SALEM, Ore. (AP) - Oregon employers would be barred from asking job seekers about their criminal backgrounds on application forms under a bill passed by House lawmakers Wednesday.
Known as "ban the box," the measure would forbid businesses from using application forms that ask candidates to state whether or not they have a criminal record. It does allow employers to ask questions about criminal records during interviews, when the applicant can offer an explanation.
The measure would also prevent employers from considering or inquiring about an applicant's criminal record before an interview or before making an employment offer if there was no interview.
The bill's sponsor, Rep. Rob Nosse, said the measure will help people with criminal records earn a living and rebuild their lives.

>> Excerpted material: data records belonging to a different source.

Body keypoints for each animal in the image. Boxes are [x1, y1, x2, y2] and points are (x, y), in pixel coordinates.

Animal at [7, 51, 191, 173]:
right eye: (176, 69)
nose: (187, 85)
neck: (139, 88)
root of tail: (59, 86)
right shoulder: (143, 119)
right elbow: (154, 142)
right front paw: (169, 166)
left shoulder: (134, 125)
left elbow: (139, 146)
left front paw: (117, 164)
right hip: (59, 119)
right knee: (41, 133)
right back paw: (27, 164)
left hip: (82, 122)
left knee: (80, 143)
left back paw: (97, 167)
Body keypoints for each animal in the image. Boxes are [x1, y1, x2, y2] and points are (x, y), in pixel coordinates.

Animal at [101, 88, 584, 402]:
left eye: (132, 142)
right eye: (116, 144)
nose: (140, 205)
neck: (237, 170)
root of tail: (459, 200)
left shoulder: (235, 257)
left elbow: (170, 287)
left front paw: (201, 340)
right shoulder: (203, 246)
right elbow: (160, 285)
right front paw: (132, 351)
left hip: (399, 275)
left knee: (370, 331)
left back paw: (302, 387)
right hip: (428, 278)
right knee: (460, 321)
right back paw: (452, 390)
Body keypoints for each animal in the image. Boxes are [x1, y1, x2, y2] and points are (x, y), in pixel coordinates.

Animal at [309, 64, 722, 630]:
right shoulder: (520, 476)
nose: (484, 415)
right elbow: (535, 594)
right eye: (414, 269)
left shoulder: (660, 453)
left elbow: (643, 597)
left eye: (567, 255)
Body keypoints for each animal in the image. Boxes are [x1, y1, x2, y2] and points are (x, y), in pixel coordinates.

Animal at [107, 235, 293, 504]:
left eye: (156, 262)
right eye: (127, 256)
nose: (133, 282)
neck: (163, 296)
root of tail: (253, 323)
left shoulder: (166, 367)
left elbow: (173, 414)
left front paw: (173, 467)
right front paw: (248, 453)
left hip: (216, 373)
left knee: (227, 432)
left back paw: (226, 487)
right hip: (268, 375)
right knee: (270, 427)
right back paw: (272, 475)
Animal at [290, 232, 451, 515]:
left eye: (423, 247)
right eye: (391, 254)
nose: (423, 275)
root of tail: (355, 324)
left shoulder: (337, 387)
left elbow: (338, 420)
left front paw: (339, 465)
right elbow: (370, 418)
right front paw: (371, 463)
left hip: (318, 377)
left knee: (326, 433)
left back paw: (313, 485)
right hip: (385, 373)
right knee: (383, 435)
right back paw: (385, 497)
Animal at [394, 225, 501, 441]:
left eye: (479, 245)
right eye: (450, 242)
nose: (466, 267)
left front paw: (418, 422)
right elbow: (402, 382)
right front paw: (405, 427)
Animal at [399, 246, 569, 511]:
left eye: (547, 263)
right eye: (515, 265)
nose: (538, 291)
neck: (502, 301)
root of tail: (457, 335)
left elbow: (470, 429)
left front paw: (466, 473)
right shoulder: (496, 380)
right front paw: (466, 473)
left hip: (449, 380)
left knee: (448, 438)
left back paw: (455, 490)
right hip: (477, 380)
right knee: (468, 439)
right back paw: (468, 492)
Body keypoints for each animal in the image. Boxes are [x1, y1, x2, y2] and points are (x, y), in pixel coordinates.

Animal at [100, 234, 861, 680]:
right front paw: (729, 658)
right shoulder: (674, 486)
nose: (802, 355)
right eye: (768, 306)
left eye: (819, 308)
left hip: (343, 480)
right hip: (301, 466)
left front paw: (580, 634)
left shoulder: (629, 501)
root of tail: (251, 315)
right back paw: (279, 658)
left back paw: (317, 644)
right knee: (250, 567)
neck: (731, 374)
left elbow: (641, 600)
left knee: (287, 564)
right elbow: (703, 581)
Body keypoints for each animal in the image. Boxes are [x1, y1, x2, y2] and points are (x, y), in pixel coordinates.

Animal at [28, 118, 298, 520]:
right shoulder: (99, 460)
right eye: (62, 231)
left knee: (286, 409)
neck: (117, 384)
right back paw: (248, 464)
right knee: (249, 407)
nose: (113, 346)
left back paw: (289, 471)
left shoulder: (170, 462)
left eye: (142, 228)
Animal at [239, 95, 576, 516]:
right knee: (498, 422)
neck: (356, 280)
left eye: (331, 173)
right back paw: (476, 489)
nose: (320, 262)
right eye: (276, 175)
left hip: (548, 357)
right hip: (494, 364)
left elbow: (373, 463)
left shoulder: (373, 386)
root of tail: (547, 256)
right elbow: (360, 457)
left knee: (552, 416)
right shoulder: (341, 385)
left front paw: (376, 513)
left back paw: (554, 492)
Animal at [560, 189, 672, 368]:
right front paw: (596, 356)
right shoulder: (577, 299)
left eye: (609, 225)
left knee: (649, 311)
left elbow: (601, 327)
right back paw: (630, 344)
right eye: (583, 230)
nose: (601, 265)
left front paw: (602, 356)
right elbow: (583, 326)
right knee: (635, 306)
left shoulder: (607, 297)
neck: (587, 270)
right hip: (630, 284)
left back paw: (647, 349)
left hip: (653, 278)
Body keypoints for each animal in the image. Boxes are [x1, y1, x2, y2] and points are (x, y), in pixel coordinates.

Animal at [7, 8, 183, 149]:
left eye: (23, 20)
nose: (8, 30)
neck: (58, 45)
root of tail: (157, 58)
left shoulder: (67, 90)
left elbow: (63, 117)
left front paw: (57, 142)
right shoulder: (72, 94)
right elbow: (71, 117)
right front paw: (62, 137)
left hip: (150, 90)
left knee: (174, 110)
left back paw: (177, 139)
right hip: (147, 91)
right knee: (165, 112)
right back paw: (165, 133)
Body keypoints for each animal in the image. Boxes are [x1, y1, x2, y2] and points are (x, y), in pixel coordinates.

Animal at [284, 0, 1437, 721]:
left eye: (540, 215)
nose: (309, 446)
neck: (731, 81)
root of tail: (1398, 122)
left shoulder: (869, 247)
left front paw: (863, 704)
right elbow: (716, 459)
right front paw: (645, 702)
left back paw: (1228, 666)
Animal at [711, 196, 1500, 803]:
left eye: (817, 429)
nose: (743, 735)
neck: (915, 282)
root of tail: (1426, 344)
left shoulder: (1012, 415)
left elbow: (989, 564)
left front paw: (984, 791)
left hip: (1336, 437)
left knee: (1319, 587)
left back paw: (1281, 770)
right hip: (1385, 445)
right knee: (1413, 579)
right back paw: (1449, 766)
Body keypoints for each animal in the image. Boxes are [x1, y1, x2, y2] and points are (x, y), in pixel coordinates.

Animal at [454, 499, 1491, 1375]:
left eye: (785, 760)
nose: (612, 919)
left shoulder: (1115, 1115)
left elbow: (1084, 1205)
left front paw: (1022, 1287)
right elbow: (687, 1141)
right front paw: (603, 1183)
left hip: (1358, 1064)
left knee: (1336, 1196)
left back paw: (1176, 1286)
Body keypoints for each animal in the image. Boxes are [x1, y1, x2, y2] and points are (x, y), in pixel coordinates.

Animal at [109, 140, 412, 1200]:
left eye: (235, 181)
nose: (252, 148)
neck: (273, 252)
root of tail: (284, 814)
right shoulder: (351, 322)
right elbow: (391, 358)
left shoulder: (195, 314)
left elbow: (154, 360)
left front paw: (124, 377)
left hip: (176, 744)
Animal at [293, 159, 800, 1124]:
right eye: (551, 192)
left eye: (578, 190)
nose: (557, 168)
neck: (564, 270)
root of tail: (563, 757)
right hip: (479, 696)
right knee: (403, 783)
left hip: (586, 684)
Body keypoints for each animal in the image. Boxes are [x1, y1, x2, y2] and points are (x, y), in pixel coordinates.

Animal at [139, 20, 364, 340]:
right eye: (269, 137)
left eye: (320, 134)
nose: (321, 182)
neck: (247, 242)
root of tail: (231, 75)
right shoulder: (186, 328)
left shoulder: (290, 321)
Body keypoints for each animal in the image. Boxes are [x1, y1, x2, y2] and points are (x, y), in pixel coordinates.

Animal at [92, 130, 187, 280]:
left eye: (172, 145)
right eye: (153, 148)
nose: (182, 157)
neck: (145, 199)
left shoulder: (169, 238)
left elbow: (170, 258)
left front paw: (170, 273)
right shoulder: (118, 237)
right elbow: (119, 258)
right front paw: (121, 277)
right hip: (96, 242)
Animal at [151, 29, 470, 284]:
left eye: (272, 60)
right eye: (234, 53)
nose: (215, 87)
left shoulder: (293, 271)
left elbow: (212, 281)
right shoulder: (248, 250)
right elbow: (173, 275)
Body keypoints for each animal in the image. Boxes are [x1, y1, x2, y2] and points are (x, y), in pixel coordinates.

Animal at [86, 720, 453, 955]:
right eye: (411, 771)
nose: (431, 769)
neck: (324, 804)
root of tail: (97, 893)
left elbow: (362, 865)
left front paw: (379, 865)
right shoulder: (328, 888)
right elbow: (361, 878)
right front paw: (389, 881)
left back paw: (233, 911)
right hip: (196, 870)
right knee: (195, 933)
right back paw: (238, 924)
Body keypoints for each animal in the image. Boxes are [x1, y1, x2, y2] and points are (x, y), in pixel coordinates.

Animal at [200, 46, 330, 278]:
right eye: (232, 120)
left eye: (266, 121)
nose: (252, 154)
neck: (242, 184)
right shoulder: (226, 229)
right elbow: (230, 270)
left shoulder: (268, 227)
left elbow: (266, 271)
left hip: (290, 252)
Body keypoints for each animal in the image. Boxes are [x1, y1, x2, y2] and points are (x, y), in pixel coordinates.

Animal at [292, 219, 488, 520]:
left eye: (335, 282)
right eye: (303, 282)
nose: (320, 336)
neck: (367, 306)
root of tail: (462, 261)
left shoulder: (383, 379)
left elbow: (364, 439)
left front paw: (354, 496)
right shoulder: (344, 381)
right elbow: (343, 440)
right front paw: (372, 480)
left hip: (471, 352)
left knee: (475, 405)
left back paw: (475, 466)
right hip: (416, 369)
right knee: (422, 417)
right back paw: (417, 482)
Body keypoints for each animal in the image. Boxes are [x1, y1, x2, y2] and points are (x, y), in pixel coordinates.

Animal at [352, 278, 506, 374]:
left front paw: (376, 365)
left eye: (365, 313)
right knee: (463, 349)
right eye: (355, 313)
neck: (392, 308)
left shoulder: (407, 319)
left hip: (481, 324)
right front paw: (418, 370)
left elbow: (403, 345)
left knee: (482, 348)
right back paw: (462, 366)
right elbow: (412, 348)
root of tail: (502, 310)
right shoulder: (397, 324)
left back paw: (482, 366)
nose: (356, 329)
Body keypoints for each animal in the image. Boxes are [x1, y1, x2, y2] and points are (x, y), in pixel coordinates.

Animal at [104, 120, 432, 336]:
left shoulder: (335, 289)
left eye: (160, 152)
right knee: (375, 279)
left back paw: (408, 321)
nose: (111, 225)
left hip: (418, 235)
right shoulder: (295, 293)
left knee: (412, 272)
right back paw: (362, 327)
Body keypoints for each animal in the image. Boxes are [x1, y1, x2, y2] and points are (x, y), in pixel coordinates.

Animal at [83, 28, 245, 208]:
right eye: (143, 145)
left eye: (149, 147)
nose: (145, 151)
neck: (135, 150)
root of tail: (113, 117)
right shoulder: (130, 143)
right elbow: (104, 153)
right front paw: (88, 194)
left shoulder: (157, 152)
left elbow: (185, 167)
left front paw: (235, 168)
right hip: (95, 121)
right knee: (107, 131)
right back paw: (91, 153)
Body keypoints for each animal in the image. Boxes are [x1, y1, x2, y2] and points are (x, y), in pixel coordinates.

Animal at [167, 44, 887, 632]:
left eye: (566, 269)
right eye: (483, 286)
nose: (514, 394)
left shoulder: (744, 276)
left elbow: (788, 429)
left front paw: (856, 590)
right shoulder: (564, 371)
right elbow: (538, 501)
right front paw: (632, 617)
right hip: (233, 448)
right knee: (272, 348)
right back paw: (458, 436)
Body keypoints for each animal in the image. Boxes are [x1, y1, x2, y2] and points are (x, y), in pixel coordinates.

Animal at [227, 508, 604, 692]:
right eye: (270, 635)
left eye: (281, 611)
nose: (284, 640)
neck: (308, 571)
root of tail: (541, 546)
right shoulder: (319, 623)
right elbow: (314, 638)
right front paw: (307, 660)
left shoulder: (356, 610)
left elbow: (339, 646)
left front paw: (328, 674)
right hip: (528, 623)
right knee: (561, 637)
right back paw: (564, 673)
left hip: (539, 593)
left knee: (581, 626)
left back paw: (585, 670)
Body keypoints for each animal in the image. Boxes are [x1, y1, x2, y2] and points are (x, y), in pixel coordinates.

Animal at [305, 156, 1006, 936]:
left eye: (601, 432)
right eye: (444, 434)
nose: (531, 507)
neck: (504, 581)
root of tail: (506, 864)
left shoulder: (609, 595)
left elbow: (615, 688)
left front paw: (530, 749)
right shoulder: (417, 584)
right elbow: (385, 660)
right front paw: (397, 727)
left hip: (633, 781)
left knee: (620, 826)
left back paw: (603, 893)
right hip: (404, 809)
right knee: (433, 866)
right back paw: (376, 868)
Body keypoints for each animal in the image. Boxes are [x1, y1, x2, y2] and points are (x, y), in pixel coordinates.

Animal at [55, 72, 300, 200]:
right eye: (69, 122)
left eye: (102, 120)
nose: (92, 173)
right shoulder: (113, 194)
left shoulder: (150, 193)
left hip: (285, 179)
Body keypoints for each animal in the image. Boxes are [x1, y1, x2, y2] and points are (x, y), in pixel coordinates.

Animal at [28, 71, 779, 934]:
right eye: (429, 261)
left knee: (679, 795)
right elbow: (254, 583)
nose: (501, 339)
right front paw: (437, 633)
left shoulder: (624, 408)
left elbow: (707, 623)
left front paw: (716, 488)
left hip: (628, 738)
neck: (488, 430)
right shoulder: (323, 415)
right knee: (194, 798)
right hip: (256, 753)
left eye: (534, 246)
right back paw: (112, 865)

"We know that after spending time in prison it's not always easy to re-enter society. And all the research shows that access to housing and employment are among the two most effective ways that we reduce the chances of former inmates going back to prison," the Portland Democrat said.
Nosse said the bill doesn't override restrictions on people prohibited from working with some groups, such as children or the elderly, and it doesn't apply to jobs that lawfully require a background check.
But opponents argued the measure could expose employers to a slew of lawsuits if applicants believe their criminal records were considered before an interview.
"So in other words, you don't have to have a box on the application. But if you inquire into or considered the history of someone prior to an interview, you are committing an unlawful employment practice," said Rep. Mike McLane, the Republican leader in the House.
He also argued many companies, such as Wal-Mart Stores Inc. and Home Depot Inc., have already removed the criminal history question from its application forms.
Groups that advocate for workers' rights have been lobbying state governments for years to adopt policies that reduce barriers to jobs for people with criminal histories. Supporters say the movement has gained momentum in the last two years as states including California to and Jersey have scrubbed the question from job applications.
According to Fair Chance For All, a coalition of more than 50 organizations across the state that support the measure, the box has already been eliminated from applications for jobs with the city of Portland and Multnomah County. Sixteen states, including Colorado, New Mexico and Georgia, have passed similar legislation.
Oregon's bill, HB 3025, passed on a 33-27 vote and now goes to the Senate.